17th Annual Child Health Research Days

Virtual Conference

Oct. 6 & 7, 2021

Abstracts

#42 Role of autophagy in temozolomide-induced apoptosis in Rhabdomyosarcoma cells.


Adel Rezaei Moghadam, University of Manitoba; Simone Cristina da Silva Rosa, University of Manitoba; Javad Alizadeh, University of Manitoba; Jared Field, University of Manitoba; Saeid Ghavami, University of Manitoba; Joseph W. Gordon, University of Manitoba


Introduction

Rhabdomyosarcoma (RMS) is a muscle-derived tumor and is the most common pediatric soft tissue sarcoma representing 5% of all childhood cancers. RMS is a major clinical problem in pediatric oncology. Treatment of RMS with the oral alkylating agent temozolomide (TMZ), alone or in combination with other drugs, has recently received considerable interest. However, the mechanism of action of TMZ remains unclear. The aim of this investigation was to determine if autophagy modulates TMZ-induced cell death in RMS cell lines.


Methods

MTT assay and Nicoletti analysis were used to measure cell death in SJCRH30 (RH30) human RMS cells and the mouse myoblast cell line C2C12, following TMZ treatment (100 µM). We monitored autophagy using electron microcopy and immunoblotting (LC3 lipidation, Atg15-12 conjugation, p62 degredation). We also confirmed TMZ induced autophagy flux induction in RH30 cells using bafilomycin A1 (100 nM, 3 hrs) in presence of TMZ treatment (100 μM). The effect of bafilomycin A1 (4,6 nM) on TMZ-induced cytotoxicity was also evaluated.


Results

We showed that TMZ decreased the viability of RMS cells in a dose/time-dependent manner and induced accumulation of sub-G1 cell population, representing apoptotic cells. Interestingly, TMZ induced apoptosis by 16-fold in the RH30 cells, but only increased apoptosis by 63% in C2C12 cells. In RH30 cells, TMZ decreased the expression of antiapoptotic proteins Bcl-XL and Mcl-1, and increased the expression of the death gene Nix.
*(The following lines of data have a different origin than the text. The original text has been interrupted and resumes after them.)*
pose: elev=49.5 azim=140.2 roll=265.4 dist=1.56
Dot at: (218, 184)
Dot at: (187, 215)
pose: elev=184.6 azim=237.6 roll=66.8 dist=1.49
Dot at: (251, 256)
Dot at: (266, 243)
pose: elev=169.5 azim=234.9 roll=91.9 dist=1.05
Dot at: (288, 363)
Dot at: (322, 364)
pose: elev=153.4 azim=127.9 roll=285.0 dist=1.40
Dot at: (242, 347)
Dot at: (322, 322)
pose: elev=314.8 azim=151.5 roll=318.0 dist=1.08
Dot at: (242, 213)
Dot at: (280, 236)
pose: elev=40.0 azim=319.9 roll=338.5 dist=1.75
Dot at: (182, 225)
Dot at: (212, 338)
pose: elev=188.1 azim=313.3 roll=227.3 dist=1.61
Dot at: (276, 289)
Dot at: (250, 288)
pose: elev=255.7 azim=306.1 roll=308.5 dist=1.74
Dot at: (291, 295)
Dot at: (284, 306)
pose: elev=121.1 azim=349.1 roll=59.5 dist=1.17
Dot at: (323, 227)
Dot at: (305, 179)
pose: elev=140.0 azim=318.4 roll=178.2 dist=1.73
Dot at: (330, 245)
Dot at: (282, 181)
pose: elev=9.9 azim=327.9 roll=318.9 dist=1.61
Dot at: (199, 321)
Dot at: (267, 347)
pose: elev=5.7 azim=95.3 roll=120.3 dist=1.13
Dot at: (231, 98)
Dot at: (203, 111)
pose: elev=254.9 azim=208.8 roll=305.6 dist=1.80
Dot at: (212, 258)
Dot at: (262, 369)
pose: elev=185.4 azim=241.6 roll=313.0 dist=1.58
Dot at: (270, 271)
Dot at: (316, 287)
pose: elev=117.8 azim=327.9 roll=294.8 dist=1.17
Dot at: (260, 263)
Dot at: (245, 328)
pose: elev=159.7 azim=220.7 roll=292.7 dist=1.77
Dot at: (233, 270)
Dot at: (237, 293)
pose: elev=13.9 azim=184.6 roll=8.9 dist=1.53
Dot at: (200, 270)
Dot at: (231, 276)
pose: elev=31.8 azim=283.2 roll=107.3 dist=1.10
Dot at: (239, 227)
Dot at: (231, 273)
Moreover, we showed that TMZ altered biochemical markers of autophagy, and induced morphological evidence of autophagosomes formation. Finally, treatment of RMS cells with Bafilomycin A1( 4 and 6 nM) significantly increased TMZ-induced cell death in RH30 cells.


Conclusion

In conclusion, our investigation showed that TMZ induced simultaneous autophagy and apoptosis in both RH30 and C2C12 cells and cell death induction by TMZ was dependent on Bafilomycin A1 inhibited processes, such as autophagosome-lysosome fusion or autolysosome acidification.